This discussion has been locked.
You can no longer post new replies to this discussion. If you have a question you can start a new discussion

Cortex A9 WFE instruction not working as expected

Note: This was originally posted on 10th October 2012 at http://forums.arm.com

I'm trying to do a simple test with WFE instruction and EVENTI/O signals. I'm trying to have one A9 enter a wait state with WFE, and have another A9 do some dummy operations while the first is waiting, then do SEV instruction to signal from its SIGNALO to the other A9's SIGNALI. I can verify with my simulation envronment that this signal fires. However, the first A9 is not waiting, it breezes right by the WFE instruction. No assembler warning indicating these instructions aren't supported.

My best clue is in the assembler guide there is the line "If the Event Register is set, WFE clears it and returns immediately," it sounds like this might be happening, but I can't find any reference to "Event Register" in the Cortex A9 TRM, so I'm not sure if this is active by default in my system or what.

Any ideas? Thanks!
  • Note: This was originally posted on 11th October 2012 at http://forums.arm.com

    Thanks for both replies. It looks like section 7.3 of that barrier cookbook is what I want, and it describes just what ttfn suggested.

    So just out of interest, is a purely asynchronous kind of IPC possible? It seems like all the implementations in that guide involve polling a lock, flag, shared mem, etc. I am fairly new to ASM level programming so maybe I am used to things at the application level that the OS is doing for me.
  • Note: This was originally posted on 12th October 2012 at http://forums.arm.com

    More on this...I am trying to implement a lock based on section 7.3 of the barrier cookbook linked to above. Here is my function, called from a C program.

    ; void acquireLock(int* lockAddr)
    acquireLock
    LDREX r1, [r0]
    CMP r1, #0         ; 0 = unlocked
    WFENE
    MOVEQ r2, #1       ; 1 = locked
    STREXEQ r3, r2, [r0]  ; r3 = 1, but the store DOES occur!
    CMPEQ r3, #0
    BNE acquireLock
    DMB
    MOV pc, lr


    On first execution, it reads the value from *lockAddr and it is 0 (i.e. r1=0). So it gets to the STREXEQ instruction, which DOES store value 1 in memory, but the return value r3=1 (failure). So, it branches back to the top, reads that value again and it is 1 (r1=1). So it the does WFENE and enters wait mode (it actually does this twice, the first time it does not go into wait mode but returns just to reach that same WFENE as the logic has not changed and it hangs then).
★ ★ ★ ★
Direction
Continue the WFE forum thread, starting right after its last sentence. You won't need the rows that follow.
★ ★ ★ ★
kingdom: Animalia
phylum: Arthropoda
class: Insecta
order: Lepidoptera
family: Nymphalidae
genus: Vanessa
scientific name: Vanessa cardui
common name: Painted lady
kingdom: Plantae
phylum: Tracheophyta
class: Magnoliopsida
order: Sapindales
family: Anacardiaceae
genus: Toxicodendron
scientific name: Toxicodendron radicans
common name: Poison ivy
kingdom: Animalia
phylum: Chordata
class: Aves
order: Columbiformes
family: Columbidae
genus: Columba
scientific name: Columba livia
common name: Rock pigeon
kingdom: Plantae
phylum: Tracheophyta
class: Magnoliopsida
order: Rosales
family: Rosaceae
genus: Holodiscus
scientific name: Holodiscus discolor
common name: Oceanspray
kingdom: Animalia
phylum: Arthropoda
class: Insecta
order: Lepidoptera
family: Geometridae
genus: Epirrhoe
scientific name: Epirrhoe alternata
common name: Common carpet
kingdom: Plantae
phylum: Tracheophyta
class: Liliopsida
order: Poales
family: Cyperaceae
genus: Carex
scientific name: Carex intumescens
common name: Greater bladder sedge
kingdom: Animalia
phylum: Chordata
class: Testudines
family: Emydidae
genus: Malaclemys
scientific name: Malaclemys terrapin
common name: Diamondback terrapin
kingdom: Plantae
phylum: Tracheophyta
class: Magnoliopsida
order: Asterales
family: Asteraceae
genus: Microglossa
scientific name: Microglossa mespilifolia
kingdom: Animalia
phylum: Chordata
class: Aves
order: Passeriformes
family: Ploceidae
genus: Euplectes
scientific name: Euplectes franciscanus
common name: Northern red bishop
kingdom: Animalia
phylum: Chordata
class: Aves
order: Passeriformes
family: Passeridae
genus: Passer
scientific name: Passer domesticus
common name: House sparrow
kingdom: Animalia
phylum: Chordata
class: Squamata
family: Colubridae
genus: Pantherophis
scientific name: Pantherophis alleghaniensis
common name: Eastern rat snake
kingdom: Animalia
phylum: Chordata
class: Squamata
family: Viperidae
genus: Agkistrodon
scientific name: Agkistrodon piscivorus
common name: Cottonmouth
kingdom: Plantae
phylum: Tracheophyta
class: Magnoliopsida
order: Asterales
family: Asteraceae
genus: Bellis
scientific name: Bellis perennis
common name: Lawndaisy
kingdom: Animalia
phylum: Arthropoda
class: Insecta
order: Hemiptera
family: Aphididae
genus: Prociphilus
★ ★ ★ ★
The reply
    My other process eventually enters the same WFENE loop as the value is still 1. According to the assembler guide there are a couple reasons by the STREX could return 1 in r3, but both involve the store failing as well. I see through the code logic and my environment memory tools that the store did occur. The memory location r0 refers to is cacheable, bufferable and shared.

    Any ideas?
  • Note: This was originally posted on 16th October 2012 at http://forums.arm.com


    More on this...I am trying to implement a lock based on section 7.3 of the barrier cookbook linked to above. Here is my function, called from a C program.

    ; void acquireLock(int* lockAddr)
    acquireLock
    LDREX r1, [r0]
    CMP r1, #0         ; 0 = unlocked
    WFENE
    MOVEQ r2, #1       ; 1 = locked
    STREXEQ r3, r2, [r0]  ; r3 = 1, but the store DOES occur!
    CMPEQ r3, #0
    BNE acquireLock
    DMB
    MOV pc, lr


    On first execution, it reads the value from *lockAddr and it is 0 (i.e. r1=0). So it gets to the STREXEQ instruction, which DOES store value 1 in memory, but the return value r3=1 (failure). So, it branches back to the top, reads that value again and it is 1 (r1=1). So it the does WFENE and enters wait mode (it actually does this twice, the first time it does not go into wait mode but returns just to reach that same WFENE as the logic has not changed and it hangs then).

    My other process eventually enters the same WFENE loop as the value is still 1. According to the assembler guide there are a couple reasons by the STREX could return 1 in r3, but both involve the store failing as well. I see through the code logic and my environment memory tools that the store did occur. The memory location r0 refers to is cacheable, bufferable and shared.

    Any ideas?


    Just wanted to bump my last question...I have been continuing to look into it and can't make sense of it. Very strange that STREX returns 1 yet the store occurs in memory. Does anyone have an idea?
  • Note: This was originally posted on 16th October 2012 at http://forums.arm.com


    Just wanted to bump my last question...I have been continuing to look into it and can't make sense of it. Very strange that STREX returns 1 yet the store occurs in memory. Does anyone have an idea?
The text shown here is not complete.